By David Wilfong, NDG Special Contributor
It was a lively exchange to say the least when the four candidates for District 3 on the Dallas County Commissioners Court met for the Dallas Examiner’s Monday Night Politics forum at the African American Museum in Fair Park on Monday night.
The candidates appearing were incumbent John Wiley Price, Micah B. Phillips, Cedric Davis and Dwaine Caraway.
Price, who has held his position on the Commissioners Court for 31 years, received the lion’s share of criticisms hurled by each of his three challengers. The most recurring of which was a lack of water service for people living in the Sandbranch community.
“For 15, 20 years they have been without water because a plan has been put in place to take the land away from them,” Phillips said. “By digging down to the water table – at the gravel level, the sand level – would suck their wells dry.”
Price responded the Sandbranch water situation has been brought up to draw a false parallel with crisis in Michigan.
“The people who are there, part of them squatters, have got to understand that we cannot build (water service),” Price said. “FEMA said you cannot go in there unless you are going to elevate the structures at least 10 feet. That is just impossible ladies and gentlemen.”
There was only a brief mention of the legal troubles facing incumbent Price, and it came in the form of potential roadblocks to economic development in the area.
“Let me just get it out there,” Phillips said. “This indictment has hurt us. No one wants to invest their money in District 3, but I guarantee you on day one I have a plan and it’s contextualized.”
Price rebuked claims of underperforming development and emphasized numerous corporate investments in his district.
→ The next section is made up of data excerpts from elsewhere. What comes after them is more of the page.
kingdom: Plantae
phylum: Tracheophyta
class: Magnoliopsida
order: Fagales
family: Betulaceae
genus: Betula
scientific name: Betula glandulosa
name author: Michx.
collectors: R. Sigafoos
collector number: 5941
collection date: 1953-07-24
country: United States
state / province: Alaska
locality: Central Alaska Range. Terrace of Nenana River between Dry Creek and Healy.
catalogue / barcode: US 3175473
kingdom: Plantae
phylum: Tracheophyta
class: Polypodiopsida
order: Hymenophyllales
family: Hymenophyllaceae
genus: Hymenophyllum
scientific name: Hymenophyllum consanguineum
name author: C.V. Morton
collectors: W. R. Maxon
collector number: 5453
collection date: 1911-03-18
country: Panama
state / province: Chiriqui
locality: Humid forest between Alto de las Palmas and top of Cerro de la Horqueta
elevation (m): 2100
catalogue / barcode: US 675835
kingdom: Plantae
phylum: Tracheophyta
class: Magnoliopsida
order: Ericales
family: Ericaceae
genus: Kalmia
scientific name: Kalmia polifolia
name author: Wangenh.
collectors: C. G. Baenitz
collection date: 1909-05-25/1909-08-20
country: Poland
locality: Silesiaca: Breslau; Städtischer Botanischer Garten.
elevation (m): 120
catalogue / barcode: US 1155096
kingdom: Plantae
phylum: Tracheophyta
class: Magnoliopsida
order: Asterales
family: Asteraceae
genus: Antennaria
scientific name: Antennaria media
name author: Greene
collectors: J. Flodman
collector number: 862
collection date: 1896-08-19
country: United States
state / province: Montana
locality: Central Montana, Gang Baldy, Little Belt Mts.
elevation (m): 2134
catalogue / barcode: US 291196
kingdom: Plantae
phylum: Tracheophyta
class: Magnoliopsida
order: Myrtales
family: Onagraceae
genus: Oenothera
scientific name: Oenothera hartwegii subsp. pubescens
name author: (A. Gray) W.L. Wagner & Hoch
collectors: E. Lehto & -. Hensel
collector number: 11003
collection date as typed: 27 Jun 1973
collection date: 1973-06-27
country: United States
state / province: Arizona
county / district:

“What is it that nobody seems to understand?” Price said. “We helped drive those initiatives … so when you look at it, we got the jobs. We got thousands of jobs. The problem still is the infrastructure.”
Price ended his presentation by saying he has a history of getting difficult projects done with very little resources.
“Talking about creativity, that’s what I’ve had to do,” Price said. “So if you’ll look at the record, you can see. I provided.”
Former Dallas Mayor Pro Tem Caraway, who arrived late, took little time in taking a shot at the character of Price and Phillips.
“What’s the difference with me and John, and other gentlemen on this stage?” Caraway asked in his opening round at the microphone. “I’ve never hit a woman.”
Caraway quickly qualified the statement adding, “Cedric (Davis), that don’t go for you.”
Visibly irritated, Phillips fired back.
“The problem we have in our community, black men will go to jail,” Phillips said. “I’ve never hit a woman in my life, but I’ve been arrested three times for it. How many of y’all can identify with that? And I’ve never been found guilty.”
Phillips also returned the favor, pointing to Caraway’s past dealings on the city council.
“Ask him about the South Dallas Trust Fund money and where it’s at,” Phillips retorted.
He criticized the Caraway for “sagging pants” and a plastic bag program, continuing with allegations of criminal misconduct.
Phillips, a developer, ended the forum by telling the audience he has a plan that would allow local residents to “buy in” to future businesses in the area and help direct the economic growth at home.
As to the criminal accusations, Caraway replied with “So let’s just go to court about it.” He then defended his handling of the South Dallas Trust Fund, saying that 60 business grants were given out under his direction.
“When you talk about jobs; you create the jobs for a brother, so that the brother can hire folks like us, so they can go back out and enjoy a quality of life, then have jobs,” Caraway later added.
Davis, former Mayor of Balch Springs, stayed out of the heated fray for the most part, choosing to continually go back to a record of development in his city.
“All these guys are my friends,” Davis said. “But guess what? This is politics.”
Davis said he excels in working with colleagues and that he will be a more collaborative commissioner if elected.
“That’s what I keep hearing up here, ‘I … I … I’,” Davis said. “I didn’t do things by myself. We hired great people (in Balch Springs). We worked together on our council. I’m not going to sit here and lie and say we didn’t beat up on each other sometimes behind closed doors, cause we did. But the final product benefitted the whole, and that’s what I’m about, being a bridge-builder.”